In seiner Rede in der Parteizentrale der CHP warf Kılıçdaroğlu Amtsinhaber Erdoğan vor, die Grenzen des Landes und damit "unsere Ehre" nicht geschützt zu haben. Sollte Erdoğan an der Macht bleiben, kämen "mehr als zehn Millionen weitere Flüchtlinge in die Türkei", behauptete er. Die Flüchtlinge könnten sich in Verbrecher und Plünderer verwandeln.

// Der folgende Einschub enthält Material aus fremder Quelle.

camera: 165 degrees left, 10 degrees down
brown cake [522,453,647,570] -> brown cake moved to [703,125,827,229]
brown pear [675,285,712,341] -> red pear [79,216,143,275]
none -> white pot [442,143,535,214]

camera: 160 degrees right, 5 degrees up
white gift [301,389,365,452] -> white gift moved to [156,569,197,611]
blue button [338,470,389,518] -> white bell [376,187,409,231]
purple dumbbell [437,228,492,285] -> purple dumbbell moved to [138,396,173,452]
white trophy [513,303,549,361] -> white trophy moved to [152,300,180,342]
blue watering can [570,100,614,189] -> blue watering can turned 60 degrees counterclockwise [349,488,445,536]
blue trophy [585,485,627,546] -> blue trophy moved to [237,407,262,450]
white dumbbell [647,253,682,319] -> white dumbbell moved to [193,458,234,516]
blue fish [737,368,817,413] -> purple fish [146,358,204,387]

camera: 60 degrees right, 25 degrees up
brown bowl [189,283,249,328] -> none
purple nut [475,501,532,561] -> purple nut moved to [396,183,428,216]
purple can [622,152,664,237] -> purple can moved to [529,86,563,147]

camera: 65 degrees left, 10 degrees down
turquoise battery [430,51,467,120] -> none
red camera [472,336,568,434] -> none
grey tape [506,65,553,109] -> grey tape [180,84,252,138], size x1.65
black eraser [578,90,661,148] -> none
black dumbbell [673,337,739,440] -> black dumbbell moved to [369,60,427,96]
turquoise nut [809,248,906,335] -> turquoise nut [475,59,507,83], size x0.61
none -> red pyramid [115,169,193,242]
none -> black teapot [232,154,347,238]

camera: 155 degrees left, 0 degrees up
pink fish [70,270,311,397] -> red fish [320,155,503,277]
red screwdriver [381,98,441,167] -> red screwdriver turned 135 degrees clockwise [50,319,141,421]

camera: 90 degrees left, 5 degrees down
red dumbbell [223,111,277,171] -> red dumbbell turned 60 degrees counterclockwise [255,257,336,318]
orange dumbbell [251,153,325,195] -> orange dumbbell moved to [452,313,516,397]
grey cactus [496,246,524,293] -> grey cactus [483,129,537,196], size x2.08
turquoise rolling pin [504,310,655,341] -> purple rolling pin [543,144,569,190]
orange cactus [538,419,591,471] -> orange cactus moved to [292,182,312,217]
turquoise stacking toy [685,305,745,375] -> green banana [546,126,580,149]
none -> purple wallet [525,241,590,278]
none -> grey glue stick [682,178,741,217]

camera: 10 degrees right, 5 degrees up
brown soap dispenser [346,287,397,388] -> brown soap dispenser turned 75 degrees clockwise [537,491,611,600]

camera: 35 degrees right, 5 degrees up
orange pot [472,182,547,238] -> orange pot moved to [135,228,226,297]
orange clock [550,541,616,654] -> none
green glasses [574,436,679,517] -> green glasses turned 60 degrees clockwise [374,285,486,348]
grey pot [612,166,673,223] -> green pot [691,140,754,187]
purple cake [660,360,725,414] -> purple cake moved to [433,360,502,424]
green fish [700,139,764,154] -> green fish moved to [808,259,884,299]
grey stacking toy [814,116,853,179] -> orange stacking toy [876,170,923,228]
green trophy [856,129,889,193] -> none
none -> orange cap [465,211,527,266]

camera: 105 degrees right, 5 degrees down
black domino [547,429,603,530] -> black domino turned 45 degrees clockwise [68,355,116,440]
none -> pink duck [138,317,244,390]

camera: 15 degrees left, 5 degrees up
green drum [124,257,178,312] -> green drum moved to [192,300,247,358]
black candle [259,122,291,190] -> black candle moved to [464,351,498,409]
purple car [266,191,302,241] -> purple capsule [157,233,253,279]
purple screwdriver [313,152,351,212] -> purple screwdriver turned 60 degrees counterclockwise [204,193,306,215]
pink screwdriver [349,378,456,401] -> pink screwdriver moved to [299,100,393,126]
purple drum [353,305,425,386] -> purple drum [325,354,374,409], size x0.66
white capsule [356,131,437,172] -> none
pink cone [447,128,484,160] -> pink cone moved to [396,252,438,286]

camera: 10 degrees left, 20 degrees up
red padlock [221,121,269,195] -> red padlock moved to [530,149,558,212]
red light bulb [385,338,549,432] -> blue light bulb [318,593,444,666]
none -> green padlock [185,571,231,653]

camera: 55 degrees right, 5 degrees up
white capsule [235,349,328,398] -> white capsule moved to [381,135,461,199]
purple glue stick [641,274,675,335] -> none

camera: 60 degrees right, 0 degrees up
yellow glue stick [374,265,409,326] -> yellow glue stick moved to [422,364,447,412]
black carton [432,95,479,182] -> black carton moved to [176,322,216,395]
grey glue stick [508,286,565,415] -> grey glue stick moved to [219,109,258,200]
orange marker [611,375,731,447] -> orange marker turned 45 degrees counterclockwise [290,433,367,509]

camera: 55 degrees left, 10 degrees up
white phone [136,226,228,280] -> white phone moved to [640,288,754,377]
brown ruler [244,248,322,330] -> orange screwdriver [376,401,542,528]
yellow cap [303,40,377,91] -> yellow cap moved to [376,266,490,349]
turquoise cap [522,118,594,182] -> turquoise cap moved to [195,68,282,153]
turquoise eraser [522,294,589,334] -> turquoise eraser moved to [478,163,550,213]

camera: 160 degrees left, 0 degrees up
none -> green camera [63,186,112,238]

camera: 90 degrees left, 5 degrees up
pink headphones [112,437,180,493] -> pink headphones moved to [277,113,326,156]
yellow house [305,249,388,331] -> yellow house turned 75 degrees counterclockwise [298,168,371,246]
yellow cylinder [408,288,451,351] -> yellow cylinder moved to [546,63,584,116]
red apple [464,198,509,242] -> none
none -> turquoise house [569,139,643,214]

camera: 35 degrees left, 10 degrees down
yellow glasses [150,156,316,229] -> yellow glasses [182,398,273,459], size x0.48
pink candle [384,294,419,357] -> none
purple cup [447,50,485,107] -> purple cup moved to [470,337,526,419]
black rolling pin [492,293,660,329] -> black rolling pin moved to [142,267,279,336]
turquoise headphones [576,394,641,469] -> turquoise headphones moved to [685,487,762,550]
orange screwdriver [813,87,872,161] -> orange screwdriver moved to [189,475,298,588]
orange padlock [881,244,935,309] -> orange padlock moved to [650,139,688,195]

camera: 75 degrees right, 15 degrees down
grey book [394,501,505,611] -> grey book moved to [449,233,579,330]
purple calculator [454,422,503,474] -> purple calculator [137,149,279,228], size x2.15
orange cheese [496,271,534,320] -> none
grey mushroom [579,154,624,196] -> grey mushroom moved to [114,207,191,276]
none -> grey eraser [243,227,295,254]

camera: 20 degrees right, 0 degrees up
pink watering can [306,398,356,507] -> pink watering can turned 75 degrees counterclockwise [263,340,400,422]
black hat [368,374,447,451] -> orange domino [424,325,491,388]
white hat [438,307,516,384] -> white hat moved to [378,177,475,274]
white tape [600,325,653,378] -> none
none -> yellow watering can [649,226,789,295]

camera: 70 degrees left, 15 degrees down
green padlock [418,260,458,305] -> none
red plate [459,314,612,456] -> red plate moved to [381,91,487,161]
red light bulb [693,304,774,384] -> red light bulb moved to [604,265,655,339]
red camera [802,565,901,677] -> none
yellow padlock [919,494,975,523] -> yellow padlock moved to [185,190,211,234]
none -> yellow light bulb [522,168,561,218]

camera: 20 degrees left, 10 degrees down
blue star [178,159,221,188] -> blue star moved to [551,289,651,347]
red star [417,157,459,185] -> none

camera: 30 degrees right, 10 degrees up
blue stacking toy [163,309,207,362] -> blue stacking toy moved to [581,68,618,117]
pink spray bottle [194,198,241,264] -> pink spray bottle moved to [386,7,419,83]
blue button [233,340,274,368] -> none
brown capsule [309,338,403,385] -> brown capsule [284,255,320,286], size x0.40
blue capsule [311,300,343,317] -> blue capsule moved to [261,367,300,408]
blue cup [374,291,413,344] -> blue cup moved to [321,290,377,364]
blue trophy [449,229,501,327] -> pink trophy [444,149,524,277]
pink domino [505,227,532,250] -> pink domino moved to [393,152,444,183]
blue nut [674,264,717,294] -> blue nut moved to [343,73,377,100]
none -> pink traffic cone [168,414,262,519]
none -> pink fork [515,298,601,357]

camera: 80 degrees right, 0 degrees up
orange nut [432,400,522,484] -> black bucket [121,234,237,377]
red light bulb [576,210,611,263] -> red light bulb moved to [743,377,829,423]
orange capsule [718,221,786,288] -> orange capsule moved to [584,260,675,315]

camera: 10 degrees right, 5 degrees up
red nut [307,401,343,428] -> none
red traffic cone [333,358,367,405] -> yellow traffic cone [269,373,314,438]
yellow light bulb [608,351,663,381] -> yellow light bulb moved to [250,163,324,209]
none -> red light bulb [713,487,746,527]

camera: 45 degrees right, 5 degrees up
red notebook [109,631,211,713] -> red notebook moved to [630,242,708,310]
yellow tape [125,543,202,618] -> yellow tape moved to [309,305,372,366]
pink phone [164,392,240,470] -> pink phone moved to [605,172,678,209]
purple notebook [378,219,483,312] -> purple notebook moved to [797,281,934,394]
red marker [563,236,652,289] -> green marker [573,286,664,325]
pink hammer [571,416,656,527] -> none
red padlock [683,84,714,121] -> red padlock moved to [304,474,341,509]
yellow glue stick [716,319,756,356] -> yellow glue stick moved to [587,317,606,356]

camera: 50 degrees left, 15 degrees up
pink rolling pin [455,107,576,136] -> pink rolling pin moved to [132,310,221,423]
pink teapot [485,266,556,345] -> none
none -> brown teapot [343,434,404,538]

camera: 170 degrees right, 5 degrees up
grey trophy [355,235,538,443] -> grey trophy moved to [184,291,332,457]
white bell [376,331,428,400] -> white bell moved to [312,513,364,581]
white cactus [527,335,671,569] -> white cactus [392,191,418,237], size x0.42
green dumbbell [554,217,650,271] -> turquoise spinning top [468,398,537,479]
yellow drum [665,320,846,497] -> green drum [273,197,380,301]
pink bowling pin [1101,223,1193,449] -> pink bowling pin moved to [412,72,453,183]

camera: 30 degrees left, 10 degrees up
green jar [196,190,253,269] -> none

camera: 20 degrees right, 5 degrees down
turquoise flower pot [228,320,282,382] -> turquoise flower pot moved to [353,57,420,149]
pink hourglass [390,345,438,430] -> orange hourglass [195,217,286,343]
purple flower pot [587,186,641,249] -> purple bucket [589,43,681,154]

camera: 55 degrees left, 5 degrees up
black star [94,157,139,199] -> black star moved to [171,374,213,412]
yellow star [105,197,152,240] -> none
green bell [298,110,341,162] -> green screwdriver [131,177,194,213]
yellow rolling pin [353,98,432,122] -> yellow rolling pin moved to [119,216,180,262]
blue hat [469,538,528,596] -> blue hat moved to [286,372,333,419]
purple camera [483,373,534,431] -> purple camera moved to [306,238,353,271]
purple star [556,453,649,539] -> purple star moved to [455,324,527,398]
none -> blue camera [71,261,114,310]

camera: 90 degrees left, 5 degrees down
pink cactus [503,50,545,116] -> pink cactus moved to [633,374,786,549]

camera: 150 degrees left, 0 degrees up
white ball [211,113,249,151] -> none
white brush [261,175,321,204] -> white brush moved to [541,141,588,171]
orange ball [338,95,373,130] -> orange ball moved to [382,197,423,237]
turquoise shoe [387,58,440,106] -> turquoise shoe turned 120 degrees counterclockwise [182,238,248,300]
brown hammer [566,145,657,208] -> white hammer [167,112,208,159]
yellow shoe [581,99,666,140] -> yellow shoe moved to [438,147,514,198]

Ganze Städte würden "unter die Kontrolle von Flüchtlingen und Mafiabanden fallen", und es werde mehr Frauenmorde geben, behauptete der vom Westen hofierte Kandidat Kılıçdaroğlu.
Bei der neuen Wahlstrategie ging es, laut Experten, um die Frage, wie Kılıçdaroğlu jene drei Millionen Wähler auf seine Seite ziehen kann, die im ersten Wahlgang für den rechtsextremen Kandidaten Sinan Oğan gestimmt haben.
Der CHP-Vorsitzende schlug auch gegen Erdoğan zurück, der Kılıçdaroğlu der Zusammenarbeit mit "Terroristen" bezichtigt hatte, nachdem der CHP-Chef die Unterstützung der prokurdischen Partei HDP bei den Wahlen erhalten hatte. "Waren Sie nicht derjenige, der mit terroristischen Organisationen an einem Tisch saß und hinter verschlossenen Türen geheime Abmachungen mit terroristischen Organisationen getroffen hat? Ich erkläre allen meinen Mitbürgern, dass ich mich nie mit terroristischen Organisationen an einen Tisch gesetzt habe und es auch nie tun werde. Punkt", betonte er.
Er bezog sich dabei auf die Friedensbemühungen zwischen Erdoğans Regierung und der Arbeiterpartei Kurdistans (PKK), die 2015 gescheitert waren. Die PKK, die seit 1984 einen Aufstand im Südosten der Türkei führt, wird von der Türkei, den USA und der Europäischen Union als terroristische Organisation eingestuft.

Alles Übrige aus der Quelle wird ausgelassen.